The data below contains pictures, which are to be skipped; the lines starting at the line with "10: (625, 275, 0.67)" and ending at the line with "45: (523, 431, 0.75)" are to be output exactly, both ends included.

BEGIN The input

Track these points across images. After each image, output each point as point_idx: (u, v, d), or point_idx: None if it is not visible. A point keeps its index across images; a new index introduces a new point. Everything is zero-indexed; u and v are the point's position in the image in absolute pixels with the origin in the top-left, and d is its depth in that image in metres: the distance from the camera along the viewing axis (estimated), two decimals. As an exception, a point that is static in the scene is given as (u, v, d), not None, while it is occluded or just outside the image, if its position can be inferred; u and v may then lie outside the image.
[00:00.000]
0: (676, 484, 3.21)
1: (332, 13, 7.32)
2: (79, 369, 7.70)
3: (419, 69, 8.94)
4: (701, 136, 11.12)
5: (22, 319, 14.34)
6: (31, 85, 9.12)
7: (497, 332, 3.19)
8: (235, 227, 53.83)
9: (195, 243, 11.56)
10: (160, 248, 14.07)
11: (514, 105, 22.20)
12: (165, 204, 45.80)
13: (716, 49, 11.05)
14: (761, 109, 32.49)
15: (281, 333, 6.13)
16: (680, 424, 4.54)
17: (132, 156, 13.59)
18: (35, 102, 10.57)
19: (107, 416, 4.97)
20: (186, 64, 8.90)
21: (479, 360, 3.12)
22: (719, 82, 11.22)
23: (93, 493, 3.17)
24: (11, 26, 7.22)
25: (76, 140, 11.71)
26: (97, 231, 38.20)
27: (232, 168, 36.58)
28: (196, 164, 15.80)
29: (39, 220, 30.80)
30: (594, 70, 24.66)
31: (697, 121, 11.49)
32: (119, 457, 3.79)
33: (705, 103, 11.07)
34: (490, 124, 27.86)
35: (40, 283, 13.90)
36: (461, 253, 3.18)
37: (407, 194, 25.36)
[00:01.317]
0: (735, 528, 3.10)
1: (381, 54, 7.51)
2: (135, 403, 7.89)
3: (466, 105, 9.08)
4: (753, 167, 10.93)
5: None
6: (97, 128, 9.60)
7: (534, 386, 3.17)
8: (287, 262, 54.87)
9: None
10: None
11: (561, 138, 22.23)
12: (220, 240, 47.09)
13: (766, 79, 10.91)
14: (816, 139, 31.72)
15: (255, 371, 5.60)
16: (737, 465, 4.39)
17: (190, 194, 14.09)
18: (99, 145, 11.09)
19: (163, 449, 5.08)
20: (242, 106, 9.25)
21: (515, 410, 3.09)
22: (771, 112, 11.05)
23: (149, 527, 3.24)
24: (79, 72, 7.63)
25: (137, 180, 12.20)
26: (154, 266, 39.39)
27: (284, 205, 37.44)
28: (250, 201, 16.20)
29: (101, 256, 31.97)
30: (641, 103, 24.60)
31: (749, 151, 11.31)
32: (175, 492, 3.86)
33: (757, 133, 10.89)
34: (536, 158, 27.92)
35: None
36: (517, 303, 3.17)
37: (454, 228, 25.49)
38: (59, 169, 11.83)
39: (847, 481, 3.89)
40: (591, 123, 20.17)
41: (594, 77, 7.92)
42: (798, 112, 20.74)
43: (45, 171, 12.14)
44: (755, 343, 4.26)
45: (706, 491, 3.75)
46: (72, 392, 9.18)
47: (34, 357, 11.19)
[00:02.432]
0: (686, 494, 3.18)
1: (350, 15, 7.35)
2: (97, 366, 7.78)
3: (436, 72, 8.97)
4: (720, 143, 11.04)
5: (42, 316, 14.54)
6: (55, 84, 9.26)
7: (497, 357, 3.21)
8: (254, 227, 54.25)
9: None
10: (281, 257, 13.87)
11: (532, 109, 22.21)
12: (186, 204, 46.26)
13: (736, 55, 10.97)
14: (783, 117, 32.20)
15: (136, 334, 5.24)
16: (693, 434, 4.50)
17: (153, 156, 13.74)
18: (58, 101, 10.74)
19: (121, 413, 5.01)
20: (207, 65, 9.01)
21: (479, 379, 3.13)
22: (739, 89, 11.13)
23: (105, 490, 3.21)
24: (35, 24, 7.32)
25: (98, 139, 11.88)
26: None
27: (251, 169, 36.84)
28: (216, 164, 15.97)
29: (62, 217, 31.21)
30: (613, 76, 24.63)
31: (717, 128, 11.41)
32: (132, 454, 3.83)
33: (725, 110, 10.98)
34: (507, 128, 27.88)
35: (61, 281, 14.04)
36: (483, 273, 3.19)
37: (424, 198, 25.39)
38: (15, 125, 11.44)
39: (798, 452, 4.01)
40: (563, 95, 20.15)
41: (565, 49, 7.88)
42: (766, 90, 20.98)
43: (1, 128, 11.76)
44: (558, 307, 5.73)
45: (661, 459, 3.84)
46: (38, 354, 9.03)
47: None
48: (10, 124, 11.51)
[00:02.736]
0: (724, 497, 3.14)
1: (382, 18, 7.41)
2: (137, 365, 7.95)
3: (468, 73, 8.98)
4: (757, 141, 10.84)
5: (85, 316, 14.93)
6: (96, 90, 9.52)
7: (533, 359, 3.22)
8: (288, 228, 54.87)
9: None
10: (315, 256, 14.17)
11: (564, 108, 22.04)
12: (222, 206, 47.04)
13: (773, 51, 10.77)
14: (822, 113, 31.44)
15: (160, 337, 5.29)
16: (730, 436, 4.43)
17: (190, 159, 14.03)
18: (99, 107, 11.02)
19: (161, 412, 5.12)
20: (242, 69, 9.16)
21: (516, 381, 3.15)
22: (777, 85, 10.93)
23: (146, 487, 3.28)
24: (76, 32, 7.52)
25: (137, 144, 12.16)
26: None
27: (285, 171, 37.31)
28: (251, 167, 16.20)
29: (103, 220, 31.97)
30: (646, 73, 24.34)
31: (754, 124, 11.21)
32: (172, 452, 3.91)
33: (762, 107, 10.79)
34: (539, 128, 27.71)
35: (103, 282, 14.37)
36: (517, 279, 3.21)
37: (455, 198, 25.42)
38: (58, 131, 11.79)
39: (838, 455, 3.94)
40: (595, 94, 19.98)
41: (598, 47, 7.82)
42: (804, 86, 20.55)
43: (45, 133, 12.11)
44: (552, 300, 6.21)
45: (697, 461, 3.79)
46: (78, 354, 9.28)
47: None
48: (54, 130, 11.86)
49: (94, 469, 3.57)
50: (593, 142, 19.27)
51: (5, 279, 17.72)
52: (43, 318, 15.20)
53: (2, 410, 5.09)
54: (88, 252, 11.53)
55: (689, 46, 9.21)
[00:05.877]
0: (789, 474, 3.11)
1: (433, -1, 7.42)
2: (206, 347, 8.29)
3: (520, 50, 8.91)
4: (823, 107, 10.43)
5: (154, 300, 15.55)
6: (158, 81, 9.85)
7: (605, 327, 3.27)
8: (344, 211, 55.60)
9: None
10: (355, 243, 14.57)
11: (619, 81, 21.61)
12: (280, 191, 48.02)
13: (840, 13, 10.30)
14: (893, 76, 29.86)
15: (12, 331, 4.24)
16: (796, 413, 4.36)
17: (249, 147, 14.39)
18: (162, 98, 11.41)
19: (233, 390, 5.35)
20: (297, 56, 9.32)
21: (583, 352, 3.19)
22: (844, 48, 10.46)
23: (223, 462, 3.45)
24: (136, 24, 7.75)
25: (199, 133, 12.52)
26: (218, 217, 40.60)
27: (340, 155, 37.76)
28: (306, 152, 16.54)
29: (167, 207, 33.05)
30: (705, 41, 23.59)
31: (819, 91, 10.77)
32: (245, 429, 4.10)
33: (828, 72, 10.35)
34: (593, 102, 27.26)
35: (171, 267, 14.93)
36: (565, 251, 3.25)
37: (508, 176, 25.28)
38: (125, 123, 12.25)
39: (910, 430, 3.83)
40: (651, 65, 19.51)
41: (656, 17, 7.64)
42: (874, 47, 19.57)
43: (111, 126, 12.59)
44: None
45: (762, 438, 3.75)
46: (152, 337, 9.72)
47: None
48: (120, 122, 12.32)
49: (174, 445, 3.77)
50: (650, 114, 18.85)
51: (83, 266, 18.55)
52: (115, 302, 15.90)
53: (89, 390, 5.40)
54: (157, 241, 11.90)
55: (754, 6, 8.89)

END The input
BEGIN The input

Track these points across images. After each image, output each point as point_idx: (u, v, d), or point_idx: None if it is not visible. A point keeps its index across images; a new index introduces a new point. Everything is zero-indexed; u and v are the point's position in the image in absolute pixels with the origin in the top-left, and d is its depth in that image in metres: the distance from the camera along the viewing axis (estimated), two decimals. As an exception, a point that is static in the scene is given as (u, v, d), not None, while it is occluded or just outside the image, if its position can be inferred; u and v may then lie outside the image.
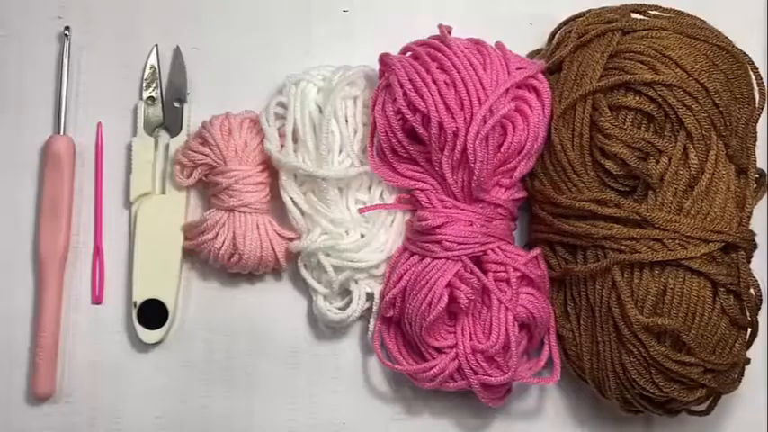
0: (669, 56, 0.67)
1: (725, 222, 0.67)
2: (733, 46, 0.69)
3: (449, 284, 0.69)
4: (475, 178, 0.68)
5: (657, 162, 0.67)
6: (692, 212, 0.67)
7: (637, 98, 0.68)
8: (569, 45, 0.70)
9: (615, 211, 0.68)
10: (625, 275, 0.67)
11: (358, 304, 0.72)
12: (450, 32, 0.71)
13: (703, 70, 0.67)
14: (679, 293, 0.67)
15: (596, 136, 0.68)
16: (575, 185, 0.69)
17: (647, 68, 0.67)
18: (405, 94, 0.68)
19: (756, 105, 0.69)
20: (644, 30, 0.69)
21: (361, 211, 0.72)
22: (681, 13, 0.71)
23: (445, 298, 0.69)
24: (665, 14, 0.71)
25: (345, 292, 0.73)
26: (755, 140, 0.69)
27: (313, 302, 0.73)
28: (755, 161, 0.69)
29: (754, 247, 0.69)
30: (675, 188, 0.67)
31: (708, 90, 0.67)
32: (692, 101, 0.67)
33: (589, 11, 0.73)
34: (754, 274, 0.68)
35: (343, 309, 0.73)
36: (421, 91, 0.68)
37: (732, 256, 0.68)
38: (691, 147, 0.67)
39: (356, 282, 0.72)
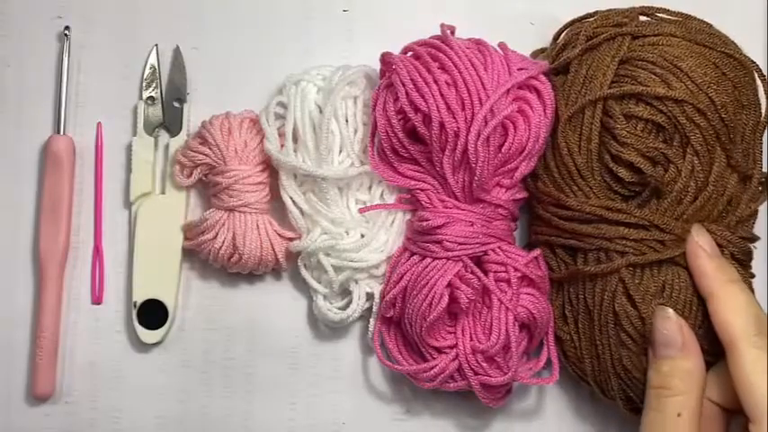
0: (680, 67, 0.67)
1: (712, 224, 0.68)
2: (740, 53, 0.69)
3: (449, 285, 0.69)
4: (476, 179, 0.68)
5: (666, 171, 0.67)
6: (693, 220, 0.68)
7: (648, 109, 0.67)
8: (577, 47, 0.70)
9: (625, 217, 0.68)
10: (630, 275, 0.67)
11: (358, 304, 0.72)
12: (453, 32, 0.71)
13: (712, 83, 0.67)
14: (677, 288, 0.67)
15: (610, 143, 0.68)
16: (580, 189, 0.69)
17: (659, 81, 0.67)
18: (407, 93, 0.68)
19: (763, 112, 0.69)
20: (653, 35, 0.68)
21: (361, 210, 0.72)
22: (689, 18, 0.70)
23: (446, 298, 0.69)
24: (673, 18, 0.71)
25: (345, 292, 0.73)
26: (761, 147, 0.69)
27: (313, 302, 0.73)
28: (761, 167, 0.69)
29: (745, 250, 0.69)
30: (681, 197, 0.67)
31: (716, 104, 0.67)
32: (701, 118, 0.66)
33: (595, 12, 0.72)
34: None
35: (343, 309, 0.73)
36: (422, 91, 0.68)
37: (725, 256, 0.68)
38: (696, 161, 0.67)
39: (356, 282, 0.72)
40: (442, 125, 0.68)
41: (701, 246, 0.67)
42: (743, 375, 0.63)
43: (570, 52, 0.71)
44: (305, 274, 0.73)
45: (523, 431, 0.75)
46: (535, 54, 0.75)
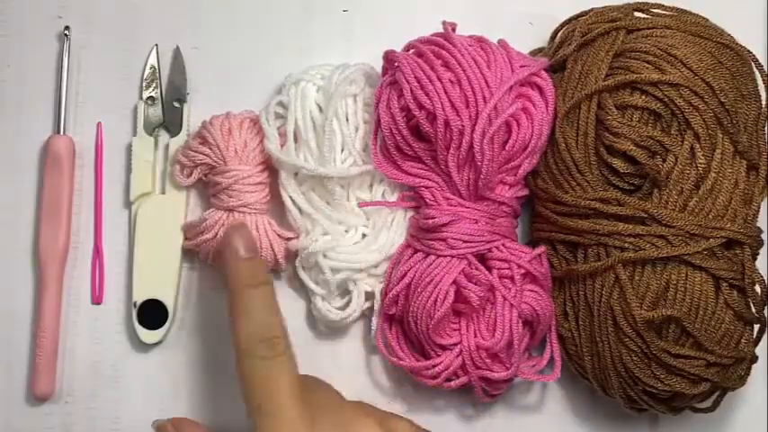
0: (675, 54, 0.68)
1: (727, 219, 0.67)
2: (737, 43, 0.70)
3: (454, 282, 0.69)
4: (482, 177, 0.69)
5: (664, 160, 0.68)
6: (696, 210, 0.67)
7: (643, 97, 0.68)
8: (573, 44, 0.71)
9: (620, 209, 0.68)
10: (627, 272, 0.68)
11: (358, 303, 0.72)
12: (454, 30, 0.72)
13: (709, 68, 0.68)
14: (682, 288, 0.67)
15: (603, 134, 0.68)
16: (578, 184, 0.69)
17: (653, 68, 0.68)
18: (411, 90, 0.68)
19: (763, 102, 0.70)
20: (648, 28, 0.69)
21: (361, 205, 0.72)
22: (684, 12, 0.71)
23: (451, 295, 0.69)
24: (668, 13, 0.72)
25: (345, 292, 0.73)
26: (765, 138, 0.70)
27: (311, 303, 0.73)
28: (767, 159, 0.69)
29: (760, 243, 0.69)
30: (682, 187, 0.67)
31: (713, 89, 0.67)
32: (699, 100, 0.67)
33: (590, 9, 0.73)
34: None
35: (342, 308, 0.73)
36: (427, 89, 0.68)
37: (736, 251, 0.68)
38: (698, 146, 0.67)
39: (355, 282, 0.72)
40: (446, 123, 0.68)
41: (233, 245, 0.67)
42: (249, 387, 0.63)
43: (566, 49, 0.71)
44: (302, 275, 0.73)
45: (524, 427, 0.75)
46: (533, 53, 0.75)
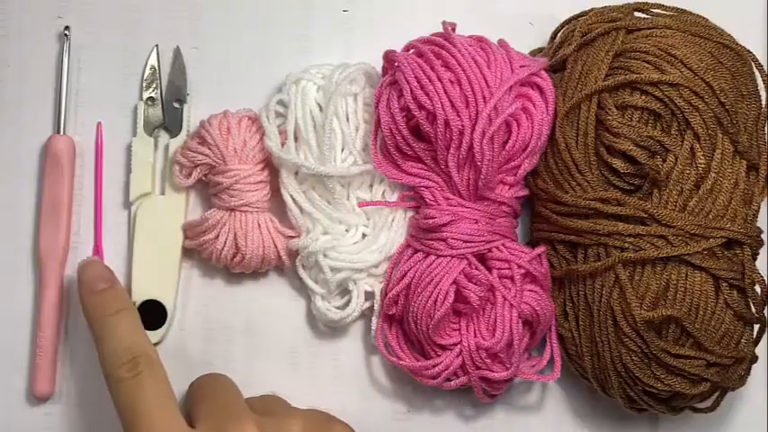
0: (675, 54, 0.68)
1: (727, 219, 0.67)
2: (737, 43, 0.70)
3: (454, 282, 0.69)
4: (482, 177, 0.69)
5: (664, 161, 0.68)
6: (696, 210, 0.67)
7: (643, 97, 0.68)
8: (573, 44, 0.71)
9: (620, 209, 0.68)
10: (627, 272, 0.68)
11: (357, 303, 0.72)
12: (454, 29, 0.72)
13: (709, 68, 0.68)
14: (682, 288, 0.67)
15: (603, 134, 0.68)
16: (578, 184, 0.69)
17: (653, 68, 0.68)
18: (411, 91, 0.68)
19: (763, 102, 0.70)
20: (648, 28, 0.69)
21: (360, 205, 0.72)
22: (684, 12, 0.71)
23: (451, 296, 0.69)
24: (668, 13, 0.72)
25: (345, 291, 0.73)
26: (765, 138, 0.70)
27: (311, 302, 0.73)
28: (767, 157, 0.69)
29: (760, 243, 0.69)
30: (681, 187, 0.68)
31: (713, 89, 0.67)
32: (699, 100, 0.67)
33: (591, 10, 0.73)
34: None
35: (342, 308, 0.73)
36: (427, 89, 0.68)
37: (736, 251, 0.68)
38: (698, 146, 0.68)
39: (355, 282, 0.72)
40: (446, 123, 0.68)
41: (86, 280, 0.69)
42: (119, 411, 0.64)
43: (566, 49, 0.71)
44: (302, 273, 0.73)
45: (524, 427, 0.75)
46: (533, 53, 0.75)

END The input

Output for this exercise
10: (625, 275, 0.67)
11: (358, 304, 0.72)
12: (450, 32, 0.71)
13: (703, 70, 0.67)
14: (679, 293, 0.67)
15: (596, 136, 0.68)
16: (575, 185, 0.69)
17: (647, 68, 0.67)
18: (405, 94, 0.68)
19: (756, 105, 0.69)
20: (644, 30, 0.69)
21: (361, 211, 0.72)
22: (681, 13, 0.71)
23: (445, 298, 0.69)
24: (665, 14, 0.71)
25: (345, 292, 0.73)
26: (755, 140, 0.69)
27: (313, 302, 0.73)
28: (755, 161, 0.69)
29: (754, 247, 0.69)
30: (675, 188, 0.67)
31: (708, 90, 0.67)
32: (692, 101, 0.67)
33: (589, 11, 0.73)
34: (754, 274, 0.68)
35: (343, 309, 0.73)
36: (421, 91, 0.68)
37: (732, 256, 0.68)
38: (691, 147, 0.67)
39: (356, 282, 0.72)
0: (680, 67, 0.67)
1: (712, 224, 0.68)
2: (740, 53, 0.69)
3: (449, 285, 0.69)
4: (476, 179, 0.68)
5: (666, 171, 0.67)
6: (693, 220, 0.68)
7: (648, 109, 0.67)
8: (577, 47, 0.70)
9: (625, 217, 0.68)
10: (630, 275, 0.67)
11: (358, 304, 0.72)
12: (453, 32, 0.71)
13: (712, 83, 0.67)
14: (677, 288, 0.67)
15: (610, 143, 0.68)
16: (580, 189, 0.69)
17: (659, 81, 0.67)
18: (407, 93, 0.68)
19: (763, 112, 0.69)
20: (653, 35, 0.68)
21: (361, 210, 0.72)
22: (689, 18, 0.70)
23: (446, 298, 0.69)
24: (673, 18, 0.71)
25: (345, 292, 0.73)
26: (761, 147, 0.69)
27: (313, 302, 0.73)
28: (761, 167, 0.69)
29: (745, 250, 0.69)
30: (681, 197, 0.67)
31: (716, 104, 0.67)
32: (701, 118, 0.66)
33: (595, 12, 0.72)
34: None
35: (343, 309, 0.73)
36: (422, 91, 0.68)
37: (725, 256, 0.68)
38: (696, 161, 0.67)
39: (356, 282, 0.72)
40: (442, 125, 0.68)
41: (701, 246, 0.67)
42: (743, 375, 0.63)
43: (570, 52, 0.71)
44: (305, 274, 0.73)
45: (523, 431, 0.75)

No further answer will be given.